## Task objective:
Continue the forum thread on recovering the decision path from a dynamic programming solution to the equipment replacement problem, picking up after its last line.

## Reading text:
****
Hello, i'm traying a long time to get path of a recursion using DP for the Equipment replacement problem.
N = years to produce M = maximum years machine life P = cost of a new machine V = price to sell the machine on year 'i' CM = price to keep machine on year 'i'
int func(int machine_age, int years_working){
if(years_working == N){
return 0;
}else{
if(dp[machine_age][years_working] != -1){
return dp[machine_age][years_working];
}else{
if(machine_age > M){
dp[machine_age][years_working] = P — V[machine_age] + CM[0] + func(1, years_working+1);
path[years_working] = 1;
}else{
int try_keep = CM[machine_age] + func(machine_age+1, years_working+1);
int try_replace = P — V[machine_age] + CM[0] + func(1, years_working+1);
if(try_replace <= try_keep){
path[years_working] = 1;
}else{
path[years_working] = 0;
}
dp[machine_age][years_working] = min(try_keep, try_replace);
}
}
return dp[machine_age][years_working];
}
}
I'm using a strategy based on: if(keep){ save with 0} else{save with 1}
Can someone help-me to get the path of better decisions to minimize costs of production ?
Thanks a lot.
what?
Hahahahh Sorry for the inconvenience.
****
## Supplied material:
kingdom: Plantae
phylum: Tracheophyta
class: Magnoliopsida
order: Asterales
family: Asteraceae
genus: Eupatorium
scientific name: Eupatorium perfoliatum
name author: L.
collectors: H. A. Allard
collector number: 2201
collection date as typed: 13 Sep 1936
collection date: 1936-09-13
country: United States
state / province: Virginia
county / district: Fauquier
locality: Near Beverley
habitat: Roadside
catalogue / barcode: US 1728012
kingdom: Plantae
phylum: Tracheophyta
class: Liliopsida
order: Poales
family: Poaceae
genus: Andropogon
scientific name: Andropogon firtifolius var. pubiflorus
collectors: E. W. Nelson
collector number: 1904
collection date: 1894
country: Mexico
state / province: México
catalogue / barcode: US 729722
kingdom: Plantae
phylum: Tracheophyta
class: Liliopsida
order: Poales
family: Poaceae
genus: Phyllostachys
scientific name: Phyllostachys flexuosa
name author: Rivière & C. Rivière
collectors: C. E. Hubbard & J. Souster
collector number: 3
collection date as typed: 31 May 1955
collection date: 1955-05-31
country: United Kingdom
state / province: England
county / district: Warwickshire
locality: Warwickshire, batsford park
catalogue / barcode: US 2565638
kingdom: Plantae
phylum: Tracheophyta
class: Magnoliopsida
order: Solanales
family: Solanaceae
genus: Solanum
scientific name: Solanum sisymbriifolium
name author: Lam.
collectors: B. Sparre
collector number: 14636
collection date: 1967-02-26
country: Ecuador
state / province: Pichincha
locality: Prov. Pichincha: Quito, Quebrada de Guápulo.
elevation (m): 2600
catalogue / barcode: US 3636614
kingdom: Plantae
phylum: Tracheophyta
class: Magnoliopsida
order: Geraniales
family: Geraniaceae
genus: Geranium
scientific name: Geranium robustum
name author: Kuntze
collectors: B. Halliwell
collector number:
****
## Output for this exercise:
I have no idea what you're asking. In general to get the path you just remember somehow which state was the best from this state or how you came to this state or whatever. What you need to know is how you travel (obviously) so if you're minimizing something you say something like "ok i know what the minimum of this subproblem is, but not only that i even know its path (you dont need to care how). Now to know the solution of my problem i just need to append a single path 'vertex' to that subsolution to get the whole path. Ok the general case is solved, the only thing that's left is to take care of the special cases and thats it". I have a feeling you don't understand recursion that well so i'd suggest you work on that first, once you get it, you should be able to come up with what you want on your own
Is this really what I needed to know .. Thanks !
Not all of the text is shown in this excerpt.